A RAND report on hospital pricing last May pushed many employer purchasing groups into action.
The report infuriated self-insured employers who previously didn’t know how much they were paying, at least partly due to gag clauses in contracts between providers and insurers barring disclosure of negotiated rates even to plan sponsors, said Gloria Sachdev, CEO of the Employers’ Forum of Indiana. (A bipartisan bill in Congress would outlaw such secrecy provisions.)

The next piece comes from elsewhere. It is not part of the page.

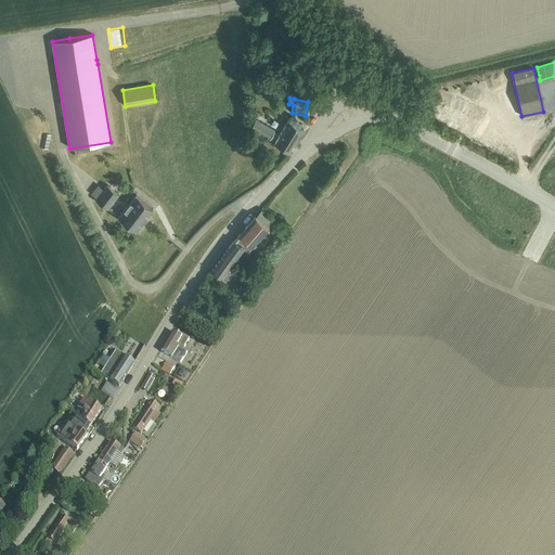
[(250,128),(270,139),(274,131),(255,119),(250,128)]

The RAND Corp. researchers found that hospital systems’ average prices ranged from 150% of Medicare to more than 400%. Hospitals in Indiana, Wyoming, Maine, Wisconsin, Montana and Colorado had the highest average prices relative to Medicare, while those in Michigan, Pennsylvania, New York and Kentucky had the lowest.
“The RAND analysis showed that Colorado hospitals on average are being paid 270% of Medicare,” said Robert Smith, executive director of the Colorado Business Group on Health. “We’re paying Mercedes prices and getting a Peugeot.”
Here’s what’s happening in response to price growth in four states paying higher prices:
Connecticut and Maine
Starting next year, the state of Connecticut will offer its 210,000 employees and retirees financial incentives to get care for about 45 procedures and conditions from lower-cost, higher-quality providers in its new “network of distinction.”
In addition, plan members will receive incentives to get certain procedures like joint replacements done at selected centers of excellence across the country, said Francois de Brantes, a senior vice president at Remedy Partners, which is administering the state program.
That effort will be supercharged by the Connecticut Legislature’s decision to cut the budget for public employee health benefits by 10%.
Maine has adopted a similar but more limited centers of excellence program for its state employee plan.
Colorado
In January, the Colorado Business Group on Health launched a statewide employer purchasing cooperative, including the state employee health plan, which will encourage employees to use higher-value providers.
It will work with insurers to negotiate prices benchmarked to Medicare rates and will push insurers to make those same rates available to small businesses.
The Colorado group also will use composite patient safety and quality scores from Quantros to select network providers. Employer groups say many companies are leery about steering patients without reliable quality measures.
“We must generate price sensitivity, and the only way to do that is to match the consolidated power hospitals have with consolidated purchasing power,” said Robert Smith, executive director of the Colorado Business Group on Health.
Wisconsin
The Alliance, a purchasing cooperative, has started negotiating hospital contracts for its 250 employer members, representing 100,000 lives, based on rates of 175% to 225% of Medicare. That’s substantially less than they’re current paying. The cooperative also is negotiating bundled-payment rates for orthopedic and imaging services, encouraging employer members to offer workers incentives to use providers with lower prices and higher quality.